Natural gas prices have slid along with oil prices specifically and commodity prices generally, helping to push El Paso Corp.'s 7% notes due 2017 down a point to 99.5.

B/E Aerospace still flies high

On the upside, a trader said that B/E Aerospace Inc.'s 8½% notes due 2018 "continues to do well. That bond has gone up every day from the 101-102 range, and now they're trading at 104."

The Wellington, Fla.-based maker of aircraft cabin components priced $600 million of the bonds at par on June 26.

Alltel bonds still alright

The trader also said that Alltel Corp. is "a name that's picked up speed," helped by the pending $28 billion acquisition of the Little Rock, Ark.-based cellular provider by Verizon Wireless.

He saw Alltel's 7% notes due 2012 rising to 103 bid, up a point from recent levels, while its 7% notes due 2016 have gone to 102, also up a point.

Assuming the transaction wins approval from U.S. regulatory authorities, the deal, first announced back in June, would make Verizon Wireless - a joint venture of New York-based Verizon Communications Inc. and Britain's Vodafone Group plc - the buyer the biggest cellular phone service in the United States, vaulting it ahead of rival AT&T Corp. The deal calls for Verizon to pay $5.9 billion for Alltel, plus assume $22.2 billion in debt.

Idearc keeps sliding

Back on the downside, a trader said that Idearc's bonds "got hit a little bit more today, which has been an ongoing saga."

He saw the Dallas-based telephone director publisher's 8% notes due 2016 "trading for the first time at or below 40. That's down another 10 points" from recent levels, "and they've hit a low of down about 20 points" from where the bonds had traded before it came out with poor second-quarter numbers last Tuesday. That had caused the bonds to slide from levels above 60 down to around a 49-50 context; while the notes picked up a point or 2 on Wednesday, moving back over the 50 mark, they gave all of that back and then some on Thursday, falling to 44, and then falling further on Friday to the lower 40s.

After trading as low as 39 and change on Monday, the trader said, "they did bounce back at the end of the day, seemingly a little bit, but they broke through 40 a few times," trading as low as 39.75 bid "in multiple, multiple millions."

Another trader saw the bonds ending at 39, calling that down a point, while at another desk, a source said they were down 1½ points on the day to close at 40.

Spring Nextel seen off

Wireless operator Sprint Nextel Corp.'s bonds were seen lower in active trading despite a lack of fresh news out about the Overland Park, Kan.-based company. A market source saw its 6% notes due 2016 easing to 83.75, while its 5.95% notes due 2014 were seen down more than a point at 75.

The company's Sprint Capital Corp. affiliate's 6.90% notes due 2019 were seen by another market source to be marginally lower at around the 85 mark, but on fairly busy trading.

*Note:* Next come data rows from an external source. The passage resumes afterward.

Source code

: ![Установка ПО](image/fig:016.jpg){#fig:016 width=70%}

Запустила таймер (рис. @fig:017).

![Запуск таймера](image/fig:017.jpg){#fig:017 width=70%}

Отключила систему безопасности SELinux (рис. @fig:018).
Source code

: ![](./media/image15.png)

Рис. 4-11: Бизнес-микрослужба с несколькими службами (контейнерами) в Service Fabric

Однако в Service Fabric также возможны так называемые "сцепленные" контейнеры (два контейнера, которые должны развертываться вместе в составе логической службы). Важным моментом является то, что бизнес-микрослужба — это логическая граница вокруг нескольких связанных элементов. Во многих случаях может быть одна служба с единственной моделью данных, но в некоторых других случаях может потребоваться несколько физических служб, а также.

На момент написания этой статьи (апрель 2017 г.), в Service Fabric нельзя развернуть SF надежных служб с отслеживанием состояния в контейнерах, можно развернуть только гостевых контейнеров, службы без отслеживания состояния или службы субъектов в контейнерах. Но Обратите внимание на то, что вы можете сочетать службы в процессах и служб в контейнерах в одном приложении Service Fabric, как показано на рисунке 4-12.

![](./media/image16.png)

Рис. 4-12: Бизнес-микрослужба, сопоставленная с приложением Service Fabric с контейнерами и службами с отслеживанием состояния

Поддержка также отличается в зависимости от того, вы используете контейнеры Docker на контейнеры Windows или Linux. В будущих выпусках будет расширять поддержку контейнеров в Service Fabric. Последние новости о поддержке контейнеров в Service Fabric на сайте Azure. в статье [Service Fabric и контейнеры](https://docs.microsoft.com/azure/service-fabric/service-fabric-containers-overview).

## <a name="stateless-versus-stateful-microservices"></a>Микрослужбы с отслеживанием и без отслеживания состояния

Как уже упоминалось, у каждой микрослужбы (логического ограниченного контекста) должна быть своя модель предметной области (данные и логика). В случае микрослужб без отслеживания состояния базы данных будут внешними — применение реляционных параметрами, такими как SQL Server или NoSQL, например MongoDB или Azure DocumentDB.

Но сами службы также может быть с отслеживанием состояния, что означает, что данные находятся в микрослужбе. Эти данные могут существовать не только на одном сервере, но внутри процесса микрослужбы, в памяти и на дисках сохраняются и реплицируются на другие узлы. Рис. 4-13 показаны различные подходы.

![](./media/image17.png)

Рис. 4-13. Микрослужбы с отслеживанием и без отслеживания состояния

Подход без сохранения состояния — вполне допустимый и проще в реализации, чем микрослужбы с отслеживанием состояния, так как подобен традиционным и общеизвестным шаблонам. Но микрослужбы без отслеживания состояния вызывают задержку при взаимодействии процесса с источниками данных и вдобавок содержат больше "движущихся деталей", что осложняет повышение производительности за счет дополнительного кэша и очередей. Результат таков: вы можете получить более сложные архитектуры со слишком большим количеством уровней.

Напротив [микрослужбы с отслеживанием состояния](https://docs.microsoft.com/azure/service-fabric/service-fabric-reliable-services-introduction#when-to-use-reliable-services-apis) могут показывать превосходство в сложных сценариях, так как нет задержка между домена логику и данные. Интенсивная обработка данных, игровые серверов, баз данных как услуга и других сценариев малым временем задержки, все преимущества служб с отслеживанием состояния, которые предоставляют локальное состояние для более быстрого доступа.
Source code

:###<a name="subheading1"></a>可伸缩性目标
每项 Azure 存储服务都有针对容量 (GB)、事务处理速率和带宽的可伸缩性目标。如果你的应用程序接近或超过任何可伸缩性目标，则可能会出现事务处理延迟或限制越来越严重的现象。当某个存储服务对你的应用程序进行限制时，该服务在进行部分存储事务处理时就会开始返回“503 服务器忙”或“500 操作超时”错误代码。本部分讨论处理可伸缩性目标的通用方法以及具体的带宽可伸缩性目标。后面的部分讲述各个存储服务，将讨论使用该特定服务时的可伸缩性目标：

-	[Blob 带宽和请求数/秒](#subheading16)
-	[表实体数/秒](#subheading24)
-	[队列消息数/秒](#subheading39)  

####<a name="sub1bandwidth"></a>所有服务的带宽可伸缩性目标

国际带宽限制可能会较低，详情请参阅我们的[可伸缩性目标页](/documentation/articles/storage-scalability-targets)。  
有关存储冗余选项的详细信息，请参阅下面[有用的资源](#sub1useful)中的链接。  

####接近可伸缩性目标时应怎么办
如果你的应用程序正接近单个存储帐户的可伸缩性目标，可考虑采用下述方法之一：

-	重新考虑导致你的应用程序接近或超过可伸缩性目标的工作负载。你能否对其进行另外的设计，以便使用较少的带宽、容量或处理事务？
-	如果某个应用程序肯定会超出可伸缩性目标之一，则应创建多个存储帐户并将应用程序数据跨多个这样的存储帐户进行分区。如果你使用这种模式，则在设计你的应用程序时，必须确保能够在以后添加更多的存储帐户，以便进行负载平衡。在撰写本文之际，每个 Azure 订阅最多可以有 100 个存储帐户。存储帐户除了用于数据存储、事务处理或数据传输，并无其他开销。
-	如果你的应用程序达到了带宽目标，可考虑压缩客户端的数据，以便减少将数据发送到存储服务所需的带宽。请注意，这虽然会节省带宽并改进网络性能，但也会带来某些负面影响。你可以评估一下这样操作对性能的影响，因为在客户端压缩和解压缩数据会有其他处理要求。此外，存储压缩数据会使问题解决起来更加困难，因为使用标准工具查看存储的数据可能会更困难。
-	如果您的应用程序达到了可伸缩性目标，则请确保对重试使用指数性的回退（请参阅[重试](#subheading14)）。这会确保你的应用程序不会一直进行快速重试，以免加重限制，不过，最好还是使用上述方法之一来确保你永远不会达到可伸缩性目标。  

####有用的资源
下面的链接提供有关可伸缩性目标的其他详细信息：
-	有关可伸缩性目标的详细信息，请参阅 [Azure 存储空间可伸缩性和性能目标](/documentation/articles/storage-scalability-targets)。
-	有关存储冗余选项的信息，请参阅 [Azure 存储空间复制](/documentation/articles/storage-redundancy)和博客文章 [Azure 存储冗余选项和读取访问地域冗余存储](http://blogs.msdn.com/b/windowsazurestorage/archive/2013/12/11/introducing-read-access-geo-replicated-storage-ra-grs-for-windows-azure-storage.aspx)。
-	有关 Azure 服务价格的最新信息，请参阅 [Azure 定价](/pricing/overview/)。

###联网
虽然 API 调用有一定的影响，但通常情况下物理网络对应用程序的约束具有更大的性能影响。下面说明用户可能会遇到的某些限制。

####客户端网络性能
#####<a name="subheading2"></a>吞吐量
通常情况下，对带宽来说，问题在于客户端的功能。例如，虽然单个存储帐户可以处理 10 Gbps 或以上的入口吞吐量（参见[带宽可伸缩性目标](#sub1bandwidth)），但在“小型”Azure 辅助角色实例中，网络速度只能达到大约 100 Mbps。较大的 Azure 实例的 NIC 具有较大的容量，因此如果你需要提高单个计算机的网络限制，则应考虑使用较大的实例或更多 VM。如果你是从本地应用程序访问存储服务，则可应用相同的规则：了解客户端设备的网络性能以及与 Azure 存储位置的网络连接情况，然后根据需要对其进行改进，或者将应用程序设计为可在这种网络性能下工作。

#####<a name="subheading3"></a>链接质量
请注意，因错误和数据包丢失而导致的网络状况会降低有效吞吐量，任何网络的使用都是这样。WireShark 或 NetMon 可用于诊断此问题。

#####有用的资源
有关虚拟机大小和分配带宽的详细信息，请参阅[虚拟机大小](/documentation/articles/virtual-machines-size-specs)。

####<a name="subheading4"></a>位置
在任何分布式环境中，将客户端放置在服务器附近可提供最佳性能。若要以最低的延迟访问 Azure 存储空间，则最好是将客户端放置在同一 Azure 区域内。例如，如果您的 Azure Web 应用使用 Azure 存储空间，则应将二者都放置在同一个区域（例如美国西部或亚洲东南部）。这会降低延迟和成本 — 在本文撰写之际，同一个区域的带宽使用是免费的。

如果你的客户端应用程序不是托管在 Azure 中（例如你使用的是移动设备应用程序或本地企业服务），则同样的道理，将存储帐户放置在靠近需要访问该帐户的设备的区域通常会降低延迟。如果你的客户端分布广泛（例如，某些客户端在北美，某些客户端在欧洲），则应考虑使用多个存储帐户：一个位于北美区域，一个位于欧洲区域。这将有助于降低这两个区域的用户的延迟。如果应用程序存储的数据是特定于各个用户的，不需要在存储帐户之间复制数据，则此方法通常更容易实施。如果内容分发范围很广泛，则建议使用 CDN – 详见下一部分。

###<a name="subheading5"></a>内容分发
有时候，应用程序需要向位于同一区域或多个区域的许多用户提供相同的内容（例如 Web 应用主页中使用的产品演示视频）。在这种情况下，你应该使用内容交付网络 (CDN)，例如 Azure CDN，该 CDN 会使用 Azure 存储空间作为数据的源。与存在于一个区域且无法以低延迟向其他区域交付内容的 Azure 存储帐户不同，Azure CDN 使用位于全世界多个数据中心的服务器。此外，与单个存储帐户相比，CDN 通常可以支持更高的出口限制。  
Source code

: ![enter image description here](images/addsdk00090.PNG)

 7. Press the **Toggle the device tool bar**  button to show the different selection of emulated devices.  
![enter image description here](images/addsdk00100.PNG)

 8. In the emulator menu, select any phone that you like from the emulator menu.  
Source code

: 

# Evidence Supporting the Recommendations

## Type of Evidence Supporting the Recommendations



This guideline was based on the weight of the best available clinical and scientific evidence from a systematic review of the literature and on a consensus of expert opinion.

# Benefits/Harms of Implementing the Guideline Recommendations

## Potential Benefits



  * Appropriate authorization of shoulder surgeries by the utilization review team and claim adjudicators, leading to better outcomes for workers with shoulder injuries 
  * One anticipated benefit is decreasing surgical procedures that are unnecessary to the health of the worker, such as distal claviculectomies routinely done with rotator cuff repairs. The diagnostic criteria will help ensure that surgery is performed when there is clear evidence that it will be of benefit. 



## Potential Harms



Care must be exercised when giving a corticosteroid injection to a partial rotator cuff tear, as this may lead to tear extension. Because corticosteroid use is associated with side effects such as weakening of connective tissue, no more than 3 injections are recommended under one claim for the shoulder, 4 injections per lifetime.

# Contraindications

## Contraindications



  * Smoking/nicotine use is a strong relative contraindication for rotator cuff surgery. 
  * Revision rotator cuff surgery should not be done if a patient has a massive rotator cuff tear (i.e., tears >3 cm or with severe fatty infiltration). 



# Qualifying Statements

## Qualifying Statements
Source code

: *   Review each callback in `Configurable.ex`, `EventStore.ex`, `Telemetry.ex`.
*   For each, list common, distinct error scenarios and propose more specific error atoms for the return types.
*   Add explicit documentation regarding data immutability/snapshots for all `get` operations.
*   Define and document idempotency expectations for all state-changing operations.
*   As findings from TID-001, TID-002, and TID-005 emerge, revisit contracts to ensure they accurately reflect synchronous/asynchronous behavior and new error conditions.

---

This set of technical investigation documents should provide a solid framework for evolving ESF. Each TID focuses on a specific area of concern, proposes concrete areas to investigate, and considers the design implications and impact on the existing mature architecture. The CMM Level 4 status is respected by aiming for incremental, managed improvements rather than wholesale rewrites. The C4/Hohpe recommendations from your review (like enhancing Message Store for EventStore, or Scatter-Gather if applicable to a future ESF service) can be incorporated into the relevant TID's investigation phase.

Chip report little help to tech names

High tech names were seen lower on Monday, along with most of the rest of the junk market, despite a positive report from a semiconductor industry trade group.

Freescale Semiconductor Ltd.'s 8 7/8% notes due 2014 were seen down more than a point at 84, and its 10 1/8% notes due 2016 were likewise easier at 80.25, while Amkor Technology Inc.'s 7¼% notes due 2013 eased to 91 bid.

The bonds got no lift from a Semiconductor Industry Association report touting the fact that worldwide chip sales rose 5.4% in first half of 2008, growing to $127.5 billion from $121 billion a year ago.

The association said that June sales of $21.6 billion were an 8% improvement from the $20 billion year-earlier sales figure. Second-quarter sales of $64.7 billion increased sequentially by 3% over first-quarter sales of $62.8 billion. "Continuing strength in international markets, coupled with healthy demand in the U.S., helped drive higher worldwide sales of semiconductors in June," said the head of the trade group, George Scalise.